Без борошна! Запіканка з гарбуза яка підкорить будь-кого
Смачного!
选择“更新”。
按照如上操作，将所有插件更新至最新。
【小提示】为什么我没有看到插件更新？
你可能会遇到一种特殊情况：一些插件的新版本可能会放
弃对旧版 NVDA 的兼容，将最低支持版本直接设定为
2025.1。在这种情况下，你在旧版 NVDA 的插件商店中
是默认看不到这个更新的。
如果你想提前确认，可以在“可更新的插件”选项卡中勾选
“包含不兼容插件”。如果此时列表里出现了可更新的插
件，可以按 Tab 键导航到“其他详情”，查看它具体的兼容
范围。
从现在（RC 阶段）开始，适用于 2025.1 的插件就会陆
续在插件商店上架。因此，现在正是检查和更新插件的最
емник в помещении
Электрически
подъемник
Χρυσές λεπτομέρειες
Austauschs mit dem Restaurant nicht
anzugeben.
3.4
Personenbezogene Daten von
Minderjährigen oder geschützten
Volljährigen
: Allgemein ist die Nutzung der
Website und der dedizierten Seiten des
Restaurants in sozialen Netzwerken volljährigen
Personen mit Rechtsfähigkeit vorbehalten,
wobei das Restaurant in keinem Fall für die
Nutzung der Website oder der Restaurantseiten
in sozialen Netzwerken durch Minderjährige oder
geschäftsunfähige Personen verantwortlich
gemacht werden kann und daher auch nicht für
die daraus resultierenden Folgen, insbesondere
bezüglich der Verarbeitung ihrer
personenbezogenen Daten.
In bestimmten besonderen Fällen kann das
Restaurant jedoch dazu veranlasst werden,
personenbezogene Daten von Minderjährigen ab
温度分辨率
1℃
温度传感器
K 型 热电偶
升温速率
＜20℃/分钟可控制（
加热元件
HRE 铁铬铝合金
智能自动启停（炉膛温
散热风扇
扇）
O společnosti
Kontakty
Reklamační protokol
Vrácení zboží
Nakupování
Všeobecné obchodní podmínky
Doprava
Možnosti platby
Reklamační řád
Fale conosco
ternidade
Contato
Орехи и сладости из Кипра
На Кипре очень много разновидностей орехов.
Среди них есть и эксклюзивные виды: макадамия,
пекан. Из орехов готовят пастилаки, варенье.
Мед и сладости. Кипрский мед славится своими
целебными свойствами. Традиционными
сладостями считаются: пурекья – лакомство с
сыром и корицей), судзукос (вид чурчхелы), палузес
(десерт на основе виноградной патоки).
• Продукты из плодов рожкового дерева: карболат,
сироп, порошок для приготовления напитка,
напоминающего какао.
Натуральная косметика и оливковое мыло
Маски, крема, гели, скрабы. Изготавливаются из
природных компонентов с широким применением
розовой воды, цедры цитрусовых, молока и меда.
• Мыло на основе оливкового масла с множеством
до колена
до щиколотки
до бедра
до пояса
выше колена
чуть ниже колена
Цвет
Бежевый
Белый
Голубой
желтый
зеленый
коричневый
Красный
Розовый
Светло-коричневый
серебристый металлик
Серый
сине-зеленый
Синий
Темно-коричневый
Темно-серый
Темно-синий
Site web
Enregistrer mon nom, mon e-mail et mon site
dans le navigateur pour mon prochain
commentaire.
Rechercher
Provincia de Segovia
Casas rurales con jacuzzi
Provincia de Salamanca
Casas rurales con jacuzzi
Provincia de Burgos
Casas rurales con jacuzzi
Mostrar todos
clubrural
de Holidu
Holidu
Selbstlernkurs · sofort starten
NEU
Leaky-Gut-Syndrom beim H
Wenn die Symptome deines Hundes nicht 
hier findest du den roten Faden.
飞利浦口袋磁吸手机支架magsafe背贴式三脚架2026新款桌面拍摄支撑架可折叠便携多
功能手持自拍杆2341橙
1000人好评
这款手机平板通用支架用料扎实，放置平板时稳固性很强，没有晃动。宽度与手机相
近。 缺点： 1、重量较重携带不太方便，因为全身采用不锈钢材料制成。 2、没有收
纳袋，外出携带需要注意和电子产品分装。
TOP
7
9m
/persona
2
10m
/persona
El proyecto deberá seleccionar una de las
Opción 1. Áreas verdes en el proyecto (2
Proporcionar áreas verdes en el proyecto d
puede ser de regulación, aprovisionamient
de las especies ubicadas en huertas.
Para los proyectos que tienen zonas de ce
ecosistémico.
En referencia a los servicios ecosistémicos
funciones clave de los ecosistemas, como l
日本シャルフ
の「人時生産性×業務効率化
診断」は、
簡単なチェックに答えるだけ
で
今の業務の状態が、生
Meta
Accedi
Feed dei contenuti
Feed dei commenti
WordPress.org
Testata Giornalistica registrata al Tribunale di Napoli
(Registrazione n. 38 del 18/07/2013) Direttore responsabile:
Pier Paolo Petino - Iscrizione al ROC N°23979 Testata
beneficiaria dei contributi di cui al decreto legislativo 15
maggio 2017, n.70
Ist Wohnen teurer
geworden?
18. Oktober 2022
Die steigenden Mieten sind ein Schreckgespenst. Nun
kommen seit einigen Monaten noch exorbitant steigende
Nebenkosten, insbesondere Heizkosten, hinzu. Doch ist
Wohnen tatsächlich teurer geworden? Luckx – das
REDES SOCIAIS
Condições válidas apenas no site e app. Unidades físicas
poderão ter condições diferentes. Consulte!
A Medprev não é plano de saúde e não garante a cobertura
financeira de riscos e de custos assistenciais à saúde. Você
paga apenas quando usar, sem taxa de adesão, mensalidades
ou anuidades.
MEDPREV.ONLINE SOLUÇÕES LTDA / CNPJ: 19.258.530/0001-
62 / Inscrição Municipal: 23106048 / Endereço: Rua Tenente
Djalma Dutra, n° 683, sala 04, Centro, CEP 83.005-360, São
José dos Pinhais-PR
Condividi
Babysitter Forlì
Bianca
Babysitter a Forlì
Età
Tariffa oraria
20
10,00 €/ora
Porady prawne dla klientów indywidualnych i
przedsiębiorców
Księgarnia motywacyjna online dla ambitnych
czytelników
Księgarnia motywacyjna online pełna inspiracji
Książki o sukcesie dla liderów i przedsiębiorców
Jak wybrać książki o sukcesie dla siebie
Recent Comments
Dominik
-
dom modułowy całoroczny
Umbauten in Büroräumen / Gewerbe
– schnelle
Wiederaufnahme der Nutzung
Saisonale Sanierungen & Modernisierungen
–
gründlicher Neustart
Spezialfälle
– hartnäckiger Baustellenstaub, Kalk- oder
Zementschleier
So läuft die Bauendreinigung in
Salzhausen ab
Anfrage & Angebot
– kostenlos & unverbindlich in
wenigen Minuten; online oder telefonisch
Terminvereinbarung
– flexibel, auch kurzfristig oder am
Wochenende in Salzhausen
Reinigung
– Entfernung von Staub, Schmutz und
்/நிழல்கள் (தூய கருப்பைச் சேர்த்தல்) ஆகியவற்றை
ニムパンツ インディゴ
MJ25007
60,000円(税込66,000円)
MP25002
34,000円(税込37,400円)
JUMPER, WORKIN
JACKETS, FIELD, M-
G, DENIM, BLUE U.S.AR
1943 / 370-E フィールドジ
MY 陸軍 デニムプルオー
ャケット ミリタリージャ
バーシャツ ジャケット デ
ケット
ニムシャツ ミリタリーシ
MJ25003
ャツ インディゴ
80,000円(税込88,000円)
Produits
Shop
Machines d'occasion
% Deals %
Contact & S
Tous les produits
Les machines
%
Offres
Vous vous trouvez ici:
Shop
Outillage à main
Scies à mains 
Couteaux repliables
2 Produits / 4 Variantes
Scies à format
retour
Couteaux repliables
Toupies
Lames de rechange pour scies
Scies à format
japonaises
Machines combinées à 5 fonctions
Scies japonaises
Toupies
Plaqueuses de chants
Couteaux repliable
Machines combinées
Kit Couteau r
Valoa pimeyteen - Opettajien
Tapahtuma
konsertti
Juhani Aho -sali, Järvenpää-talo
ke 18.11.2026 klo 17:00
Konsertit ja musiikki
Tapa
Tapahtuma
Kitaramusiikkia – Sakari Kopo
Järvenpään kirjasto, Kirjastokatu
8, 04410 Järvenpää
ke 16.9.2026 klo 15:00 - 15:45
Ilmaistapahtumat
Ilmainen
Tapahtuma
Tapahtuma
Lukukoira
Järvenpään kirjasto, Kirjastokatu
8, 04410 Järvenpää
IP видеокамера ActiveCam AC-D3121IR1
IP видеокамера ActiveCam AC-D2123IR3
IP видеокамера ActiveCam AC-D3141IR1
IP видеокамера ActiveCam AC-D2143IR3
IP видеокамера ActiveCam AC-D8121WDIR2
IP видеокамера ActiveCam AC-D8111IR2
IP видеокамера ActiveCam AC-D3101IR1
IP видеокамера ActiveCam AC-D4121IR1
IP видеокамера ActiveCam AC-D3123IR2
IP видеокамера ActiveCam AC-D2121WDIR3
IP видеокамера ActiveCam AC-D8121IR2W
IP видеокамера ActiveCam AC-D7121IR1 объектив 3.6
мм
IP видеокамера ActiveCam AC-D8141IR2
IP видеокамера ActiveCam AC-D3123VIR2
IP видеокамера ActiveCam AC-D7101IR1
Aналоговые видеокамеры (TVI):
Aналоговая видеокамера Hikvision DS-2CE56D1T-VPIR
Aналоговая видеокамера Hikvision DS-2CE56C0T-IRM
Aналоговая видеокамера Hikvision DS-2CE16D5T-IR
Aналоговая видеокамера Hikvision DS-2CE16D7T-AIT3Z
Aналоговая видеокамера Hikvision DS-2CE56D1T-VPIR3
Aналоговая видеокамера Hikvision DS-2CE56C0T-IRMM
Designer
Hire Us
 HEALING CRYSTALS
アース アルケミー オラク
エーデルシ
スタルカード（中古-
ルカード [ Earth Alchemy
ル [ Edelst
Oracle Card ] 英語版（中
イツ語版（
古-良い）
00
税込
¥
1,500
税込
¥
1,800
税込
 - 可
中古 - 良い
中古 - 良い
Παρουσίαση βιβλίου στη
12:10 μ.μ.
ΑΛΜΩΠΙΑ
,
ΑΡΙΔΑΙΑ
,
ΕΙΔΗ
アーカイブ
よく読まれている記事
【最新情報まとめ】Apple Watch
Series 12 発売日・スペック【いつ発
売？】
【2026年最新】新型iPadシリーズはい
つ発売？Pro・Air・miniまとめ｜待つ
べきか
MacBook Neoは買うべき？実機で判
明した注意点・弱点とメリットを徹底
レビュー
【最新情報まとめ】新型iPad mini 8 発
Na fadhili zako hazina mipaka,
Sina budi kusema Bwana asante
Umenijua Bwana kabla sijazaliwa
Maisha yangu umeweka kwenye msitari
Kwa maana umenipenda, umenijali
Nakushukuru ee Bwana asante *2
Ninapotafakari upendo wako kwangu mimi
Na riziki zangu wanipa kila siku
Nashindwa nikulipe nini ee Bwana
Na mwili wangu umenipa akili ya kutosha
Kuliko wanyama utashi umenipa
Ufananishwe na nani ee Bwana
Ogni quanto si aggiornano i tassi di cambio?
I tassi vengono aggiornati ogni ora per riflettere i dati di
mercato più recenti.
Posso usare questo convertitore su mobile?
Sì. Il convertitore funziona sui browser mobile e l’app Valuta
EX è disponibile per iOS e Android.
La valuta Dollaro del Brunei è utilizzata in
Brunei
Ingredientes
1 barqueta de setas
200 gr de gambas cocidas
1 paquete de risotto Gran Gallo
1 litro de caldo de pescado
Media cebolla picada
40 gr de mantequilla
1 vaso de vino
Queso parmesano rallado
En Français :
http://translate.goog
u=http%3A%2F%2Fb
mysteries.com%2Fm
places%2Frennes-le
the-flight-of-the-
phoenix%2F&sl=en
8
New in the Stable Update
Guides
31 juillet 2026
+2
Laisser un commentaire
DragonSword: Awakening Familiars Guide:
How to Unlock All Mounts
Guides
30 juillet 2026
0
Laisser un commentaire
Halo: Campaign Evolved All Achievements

### Assigned task
Reproduce verbatim the stretch from the first of the rows above through the line containing "Restaurants in sozialen", including both of those lines.

### Task result
Без борошна! Запіканка з гарбуза яка підкорить будь-кого
Смачного!
选择“更新”。
按照如上操作，将所有插件更新至最新。
【小提示】为什么我没有看到插件更新？
你可能会遇到一种特殊情况：一些插件的新版本可能会放
弃对旧版 NVDA 的兼容，将最低支持版本直接设定为
2025.1。在这种情况下，你在旧版 NVDA 的插件商店中
是默认看不到这个更新的。
如果你想提前确认，可以在“可更新的插件”选项卡中勾选
“包含不兼容插件”。如果此时列表里出现了可更新的插
件，可以按 Tab 键导航到“其他详情”，查看它具体的兼容
范围。
从现在（RC 阶段）开始，适用于 2025.1 的插件就会陆
续在插件商店上架。因此，现在正是检查和更新插件的最
емник в помещении
Электрически
подъемник
Χρυσές λεπτομέρειες
Austauschs mit dem Restaurant nicht
anzugeben.
3.4
Personenbezogene Daten von
Minderjährigen oder geschützten
Volljährigen
: Allgemein ist die Nutzung der
Website und der dedizierten Seiten des
Restaurants in sozialen Netzwerken volljährigen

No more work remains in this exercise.